* **YOUR OBJECTIVE**
Turn these lines into a numbered list, omitting any blank lines.

[Measurement transcription data]
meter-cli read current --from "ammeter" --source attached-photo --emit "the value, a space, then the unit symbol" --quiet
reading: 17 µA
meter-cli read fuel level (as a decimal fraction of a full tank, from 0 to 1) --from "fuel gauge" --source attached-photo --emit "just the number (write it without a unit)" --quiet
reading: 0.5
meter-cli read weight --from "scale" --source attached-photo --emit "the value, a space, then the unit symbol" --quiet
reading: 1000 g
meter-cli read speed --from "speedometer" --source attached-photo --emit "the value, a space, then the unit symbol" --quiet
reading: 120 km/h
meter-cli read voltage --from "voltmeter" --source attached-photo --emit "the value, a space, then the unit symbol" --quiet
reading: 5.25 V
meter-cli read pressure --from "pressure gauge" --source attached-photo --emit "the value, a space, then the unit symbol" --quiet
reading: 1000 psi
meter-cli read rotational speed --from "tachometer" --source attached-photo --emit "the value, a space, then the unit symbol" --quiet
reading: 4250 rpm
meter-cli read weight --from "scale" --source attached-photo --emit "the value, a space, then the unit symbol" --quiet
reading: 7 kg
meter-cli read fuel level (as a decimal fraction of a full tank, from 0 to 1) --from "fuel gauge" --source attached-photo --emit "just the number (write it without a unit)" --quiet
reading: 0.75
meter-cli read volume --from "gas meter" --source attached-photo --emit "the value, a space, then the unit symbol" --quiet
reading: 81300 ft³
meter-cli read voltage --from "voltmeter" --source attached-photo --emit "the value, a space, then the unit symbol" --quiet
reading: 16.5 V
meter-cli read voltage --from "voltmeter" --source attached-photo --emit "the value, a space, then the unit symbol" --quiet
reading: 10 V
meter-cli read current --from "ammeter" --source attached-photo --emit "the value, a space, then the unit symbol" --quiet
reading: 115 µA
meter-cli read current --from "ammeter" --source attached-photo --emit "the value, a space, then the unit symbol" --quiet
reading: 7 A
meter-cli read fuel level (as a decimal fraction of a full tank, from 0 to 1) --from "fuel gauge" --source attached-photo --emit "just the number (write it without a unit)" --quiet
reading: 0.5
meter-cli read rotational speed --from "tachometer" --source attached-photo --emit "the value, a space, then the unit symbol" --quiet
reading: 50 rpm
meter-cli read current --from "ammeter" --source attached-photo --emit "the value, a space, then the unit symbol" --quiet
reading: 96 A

* **RESULT FOR THIS TASK**
1. meter-cli read current --from "ammeter" --source attached-photo --emit "the value, a space, then the unit symbol" --quiet
2. reading: 17 µA
3. meter-cli read fuel level (as a decimal fraction of a full tank, from 0 to 1) --from "fuel gauge" --source attached-photo --emit "just the number (write it without a unit)" --quiet
4. reading: 0.5
5. meter-cli read weight --from "scale" --source attached-photo --emit "the value, a space, then the unit symbol" --quiet
6. reading: 1000 g
7. meter-cli read speed --from "speedometer" --source attached-photo --emit "the value, a space, then the unit symbol" --quiet
8. reading: 120 km/h
9. meter-cli read voltage --from "voltmeter" --source attached-photo --emit "the value, a space, then the unit symbol" --quiet
10. reading: 5.25 V
11. meter-cli read pressure --from "pressure gauge" --source attached-photo --emit "the value, a space, then the unit symbol" --quiet
12. reading: 1000 psi
13. meter-cli read rotational speed --from "tachometer" --source attached-photo --emit "the value, a space, then the unit symbol" --quiet
14. reading: 4250 rpm
15. meter-cli read weight --from "scale" --source attached-photo --emit "the value, a space, then the unit symbol" --quiet
16. reading: 7 kg
17. meter-cli read fuel level (as a decimal fraction of a full tank, from 0 to 1) --from "fuel gauge" --source attached-photo --emit "just the number (write it without a unit)" --quiet
18. reading: 0.75
19. meter-cli read volume --from "gas meter" --source attached-photo --emit "the value, a space, then the unit symbol" --quiet
20. reading: 81300 ft³
21. meter-cli read voltage --from "voltmeter" --source attached-photo --emit "the value, a space, then the unit symbol" --quiet
22. reading: 16.5 V
23. meter-cli read voltage --from "voltmeter" --source attached-photo --emit "the value, a space, then the unit symbol" --quiet
24. reading: 10 V
25. meter-cli read current --from "ammeter" --source attached-photo --emit "the value, a space, then the unit symbol" --quiet
26. reading: 115 µA
27. meter-cli read current --from "ammeter" --source attached-photo --emit "the value, a space, then the unit symbol" --quiet
28. reading: 7 A
29. meter-cli read fuel level (as a decimal fraction of a full tank, from 0 to 1) --from "fuel gauge" --source attached-photo --emit "just the number (write it without a unit)" --quiet
30. reading: 0.5
31. meter-cli read rotational speed --from "tachometer" --source attached-photo --emit "the value, a space, then the unit symbol" --quiet
32. reading: 50 rpm
33. meter-cli read current --from "ammeter" --source attached-photo --emit "the value, a space, then the unit symbol" --quiet
34. reading: 96 A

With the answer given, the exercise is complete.